Afet İşleri Dairesi Başkanlığı'nı kurmakla her şeyin bitmediğine dikkat çeken Seçer, “Bizim gelip, gördüğümüz ve bulduğumuz itfaiye teşkilatı, bugünkü itfaiye teşkilatı değil. Hala çaba sarf ediyoruz. Eğitilmiş insan kaynağından, araç, ekipman ve kurtarma teçhizatına kadar, bütçe kısıtlaması yapmadan bunların çabası içerisindeyiz” diye konuştu.
Seçer, Mersin'in deprem bölgesi olmadığını ancak Adana'da gerçekleşecek yüksek ölçekli bir depremde alacağı hasarın büyük olacağını kaydederek, tedbirleri buna göre aldıklarını ifade etti. Mersin'i afetlere hazır hale getirebilmek için kararlı bir politika yürütülmesi gerektiğine dikkat çeken Seçer, “Görevde kaldığım sürece Mersin'in bir afet bölgesi olması gerçeğinden yola çıkarak bu konudaki çalışmalarda kararlığımın devam edeceğini Mersin halkının bilmesini istiyorum” ifadelerini kullandı.

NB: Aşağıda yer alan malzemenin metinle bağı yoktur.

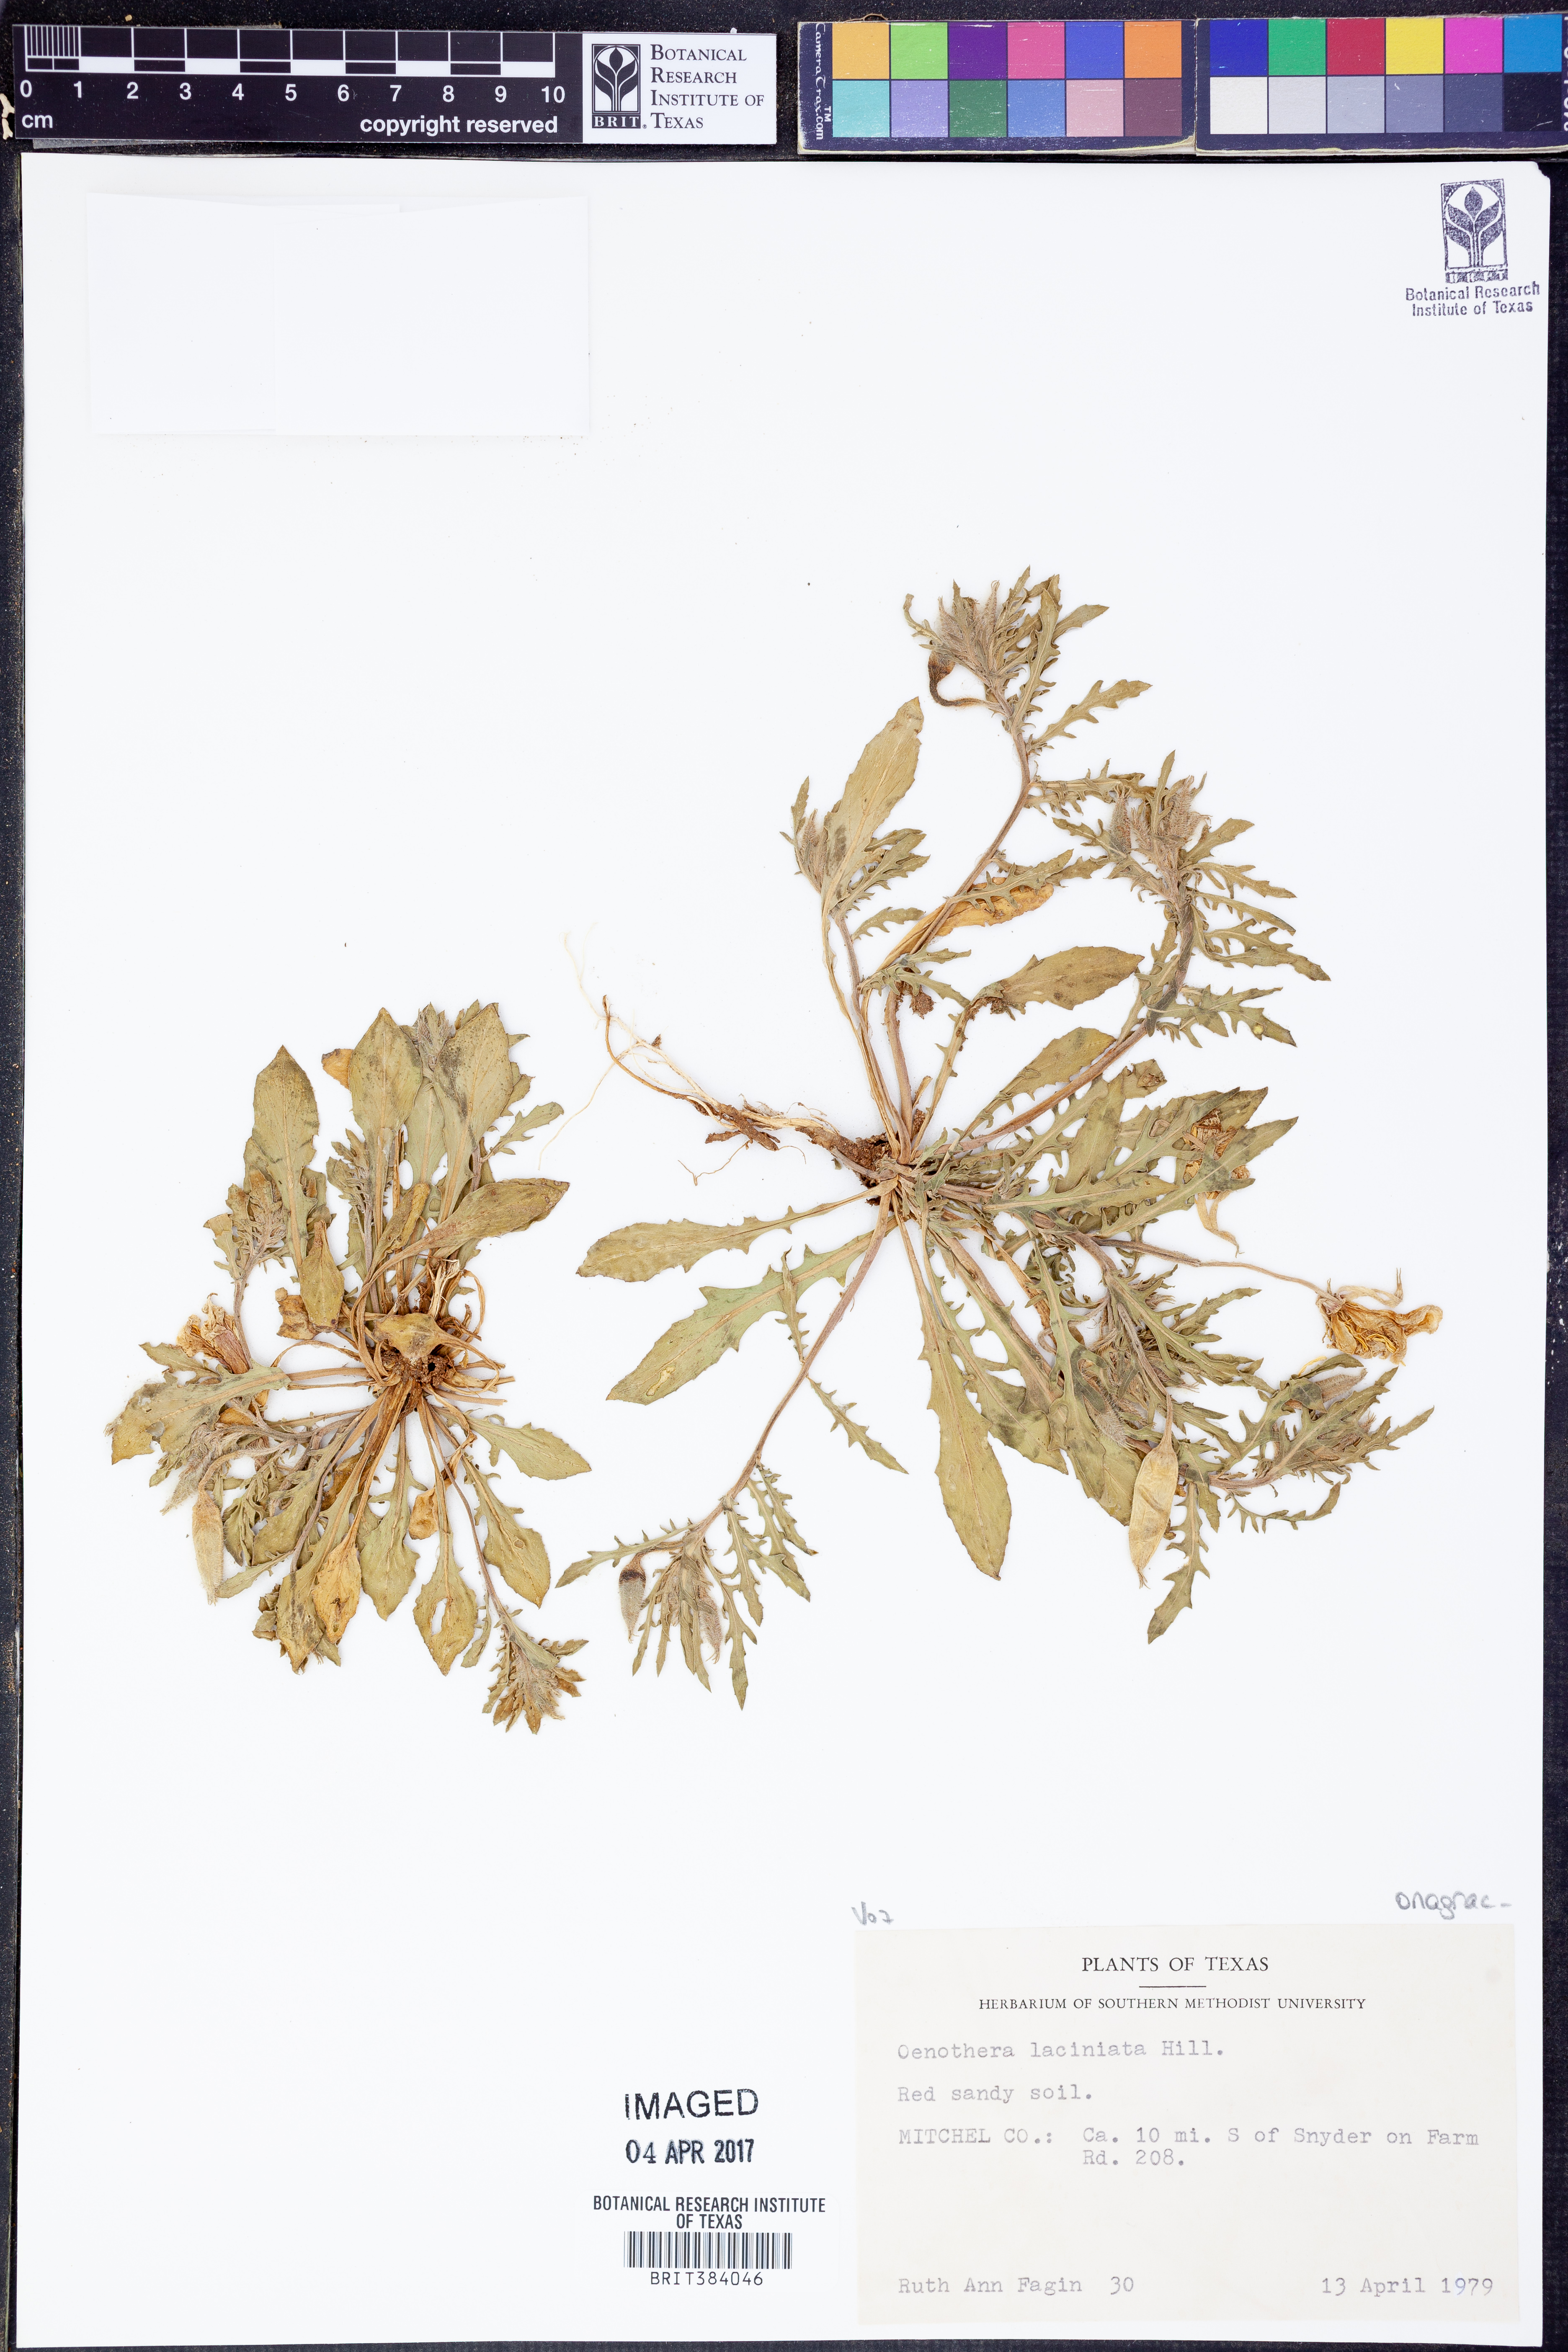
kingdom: Plantae
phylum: Tracheophyta
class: Magnoliopsida
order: Myrtales
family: Onagraceae
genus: Oenothera
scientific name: Oenothera laciniata
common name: Cut-leaved evening-primrose
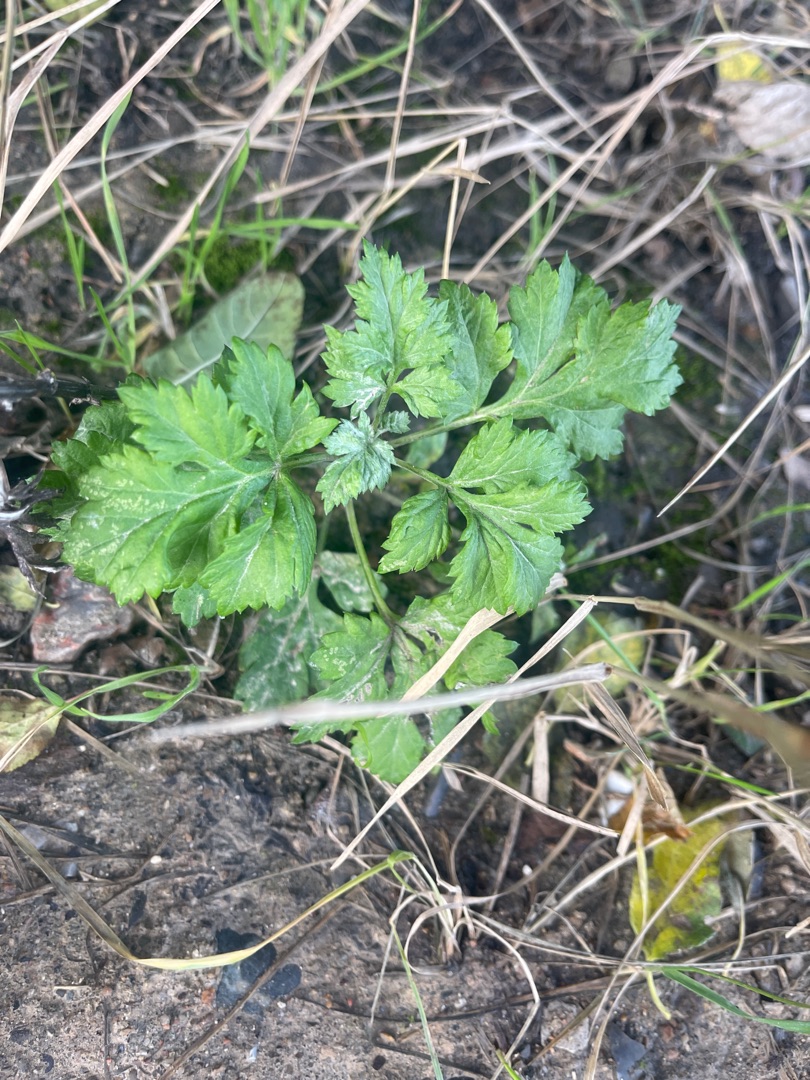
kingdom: Plantae
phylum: Tracheophyta
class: Magnoliopsida
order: Asterales
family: Asteraceae
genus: Artemisia
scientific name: Artemisia vulgaris
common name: Grå-bynke
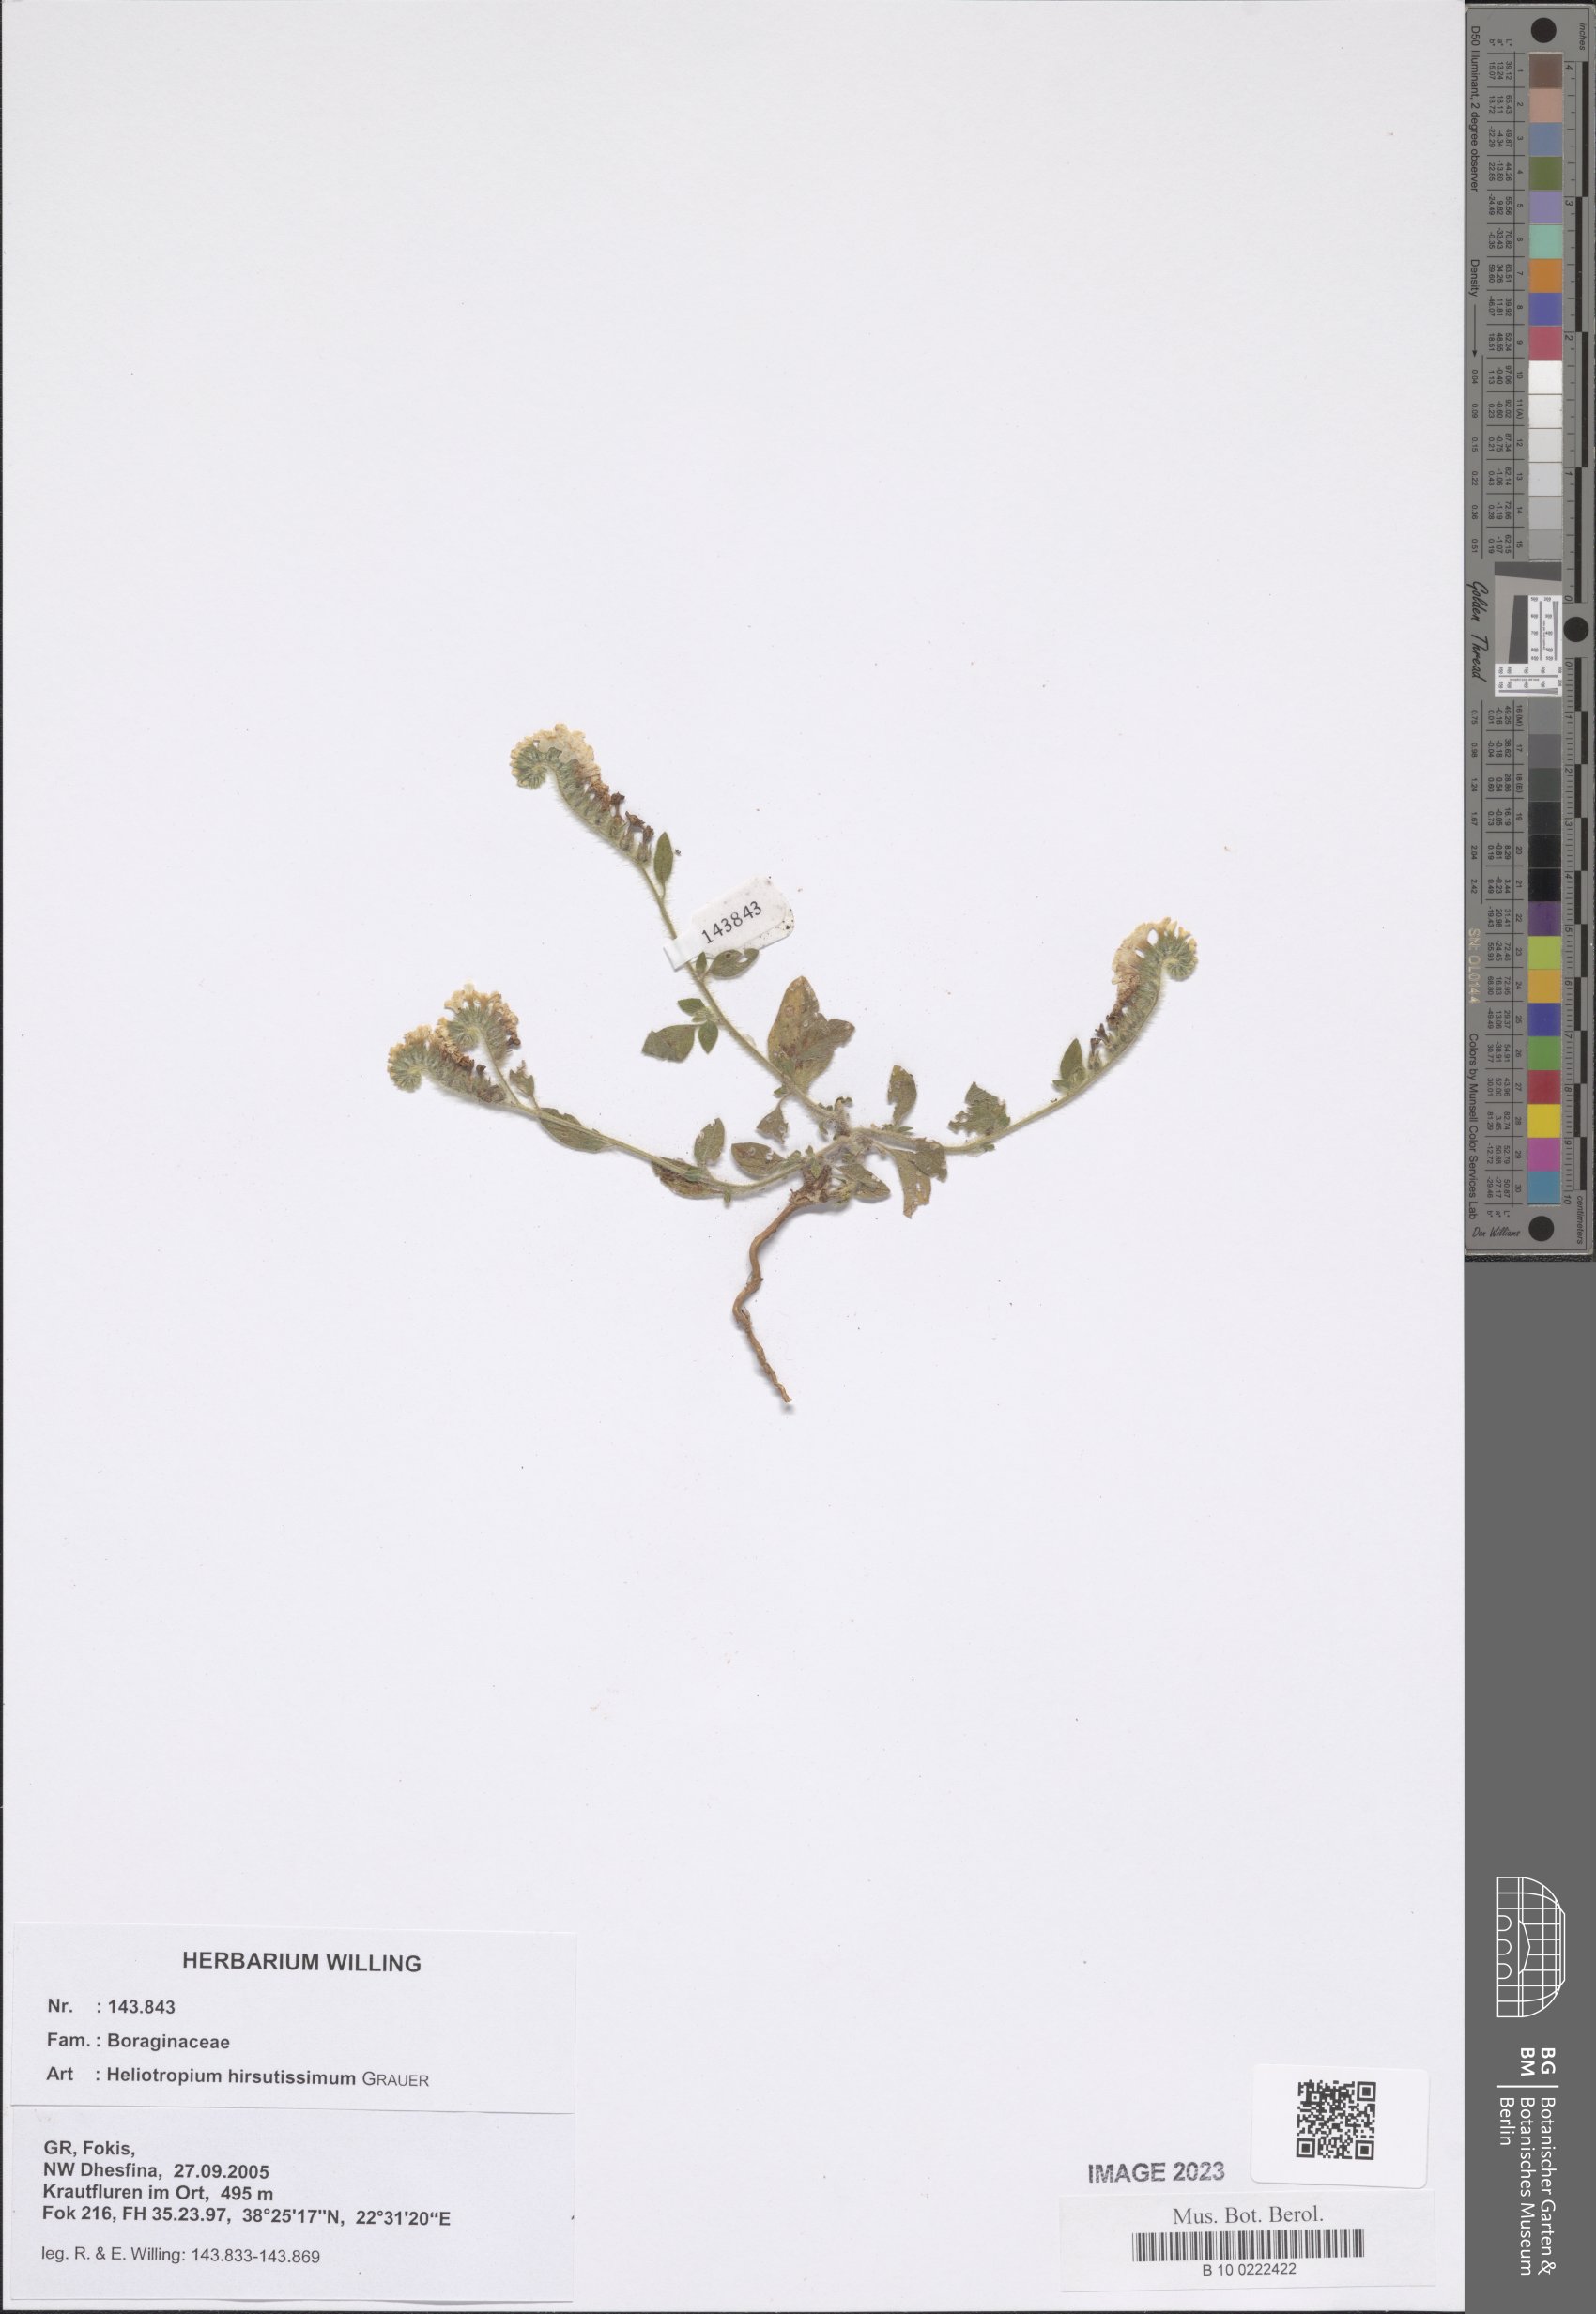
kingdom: Plantae
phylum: Tracheophyta
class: Magnoliopsida
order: Boraginales
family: Heliotropiaceae
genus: Heliotropium
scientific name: Heliotropium hirsutissimum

Depremin Mersin'de oluşturduğu etkilerin aradan geçen 4 aya rağmen hala devam etmekte olduğuna dikkat çeken Seçer, Mersin'in depremle birlikte aldığı yoğun göç sonrası kentte yaşanabilecek olumsuzluklara karşı hazırlıklı olabilmek için birçok toplantı ve görüşme gerçekleştirdiğini belirtti. Mersin'in aldığı yoğun göçün yol açacağı komplikasyonlara karşı önlemler alınması gerektiğine işaret eden Seçer, “Mersin gereğinden fazla bir nüfus yükü taşıyor. Bunun altyapısı, yolu, diğer kamu hizmetlerini verecek kurum binaları, okulundan, hastanesine kadar yağmursuyu hatlarından yoluna kadar yapılması lazım” diyerek sözlerini tamamladı.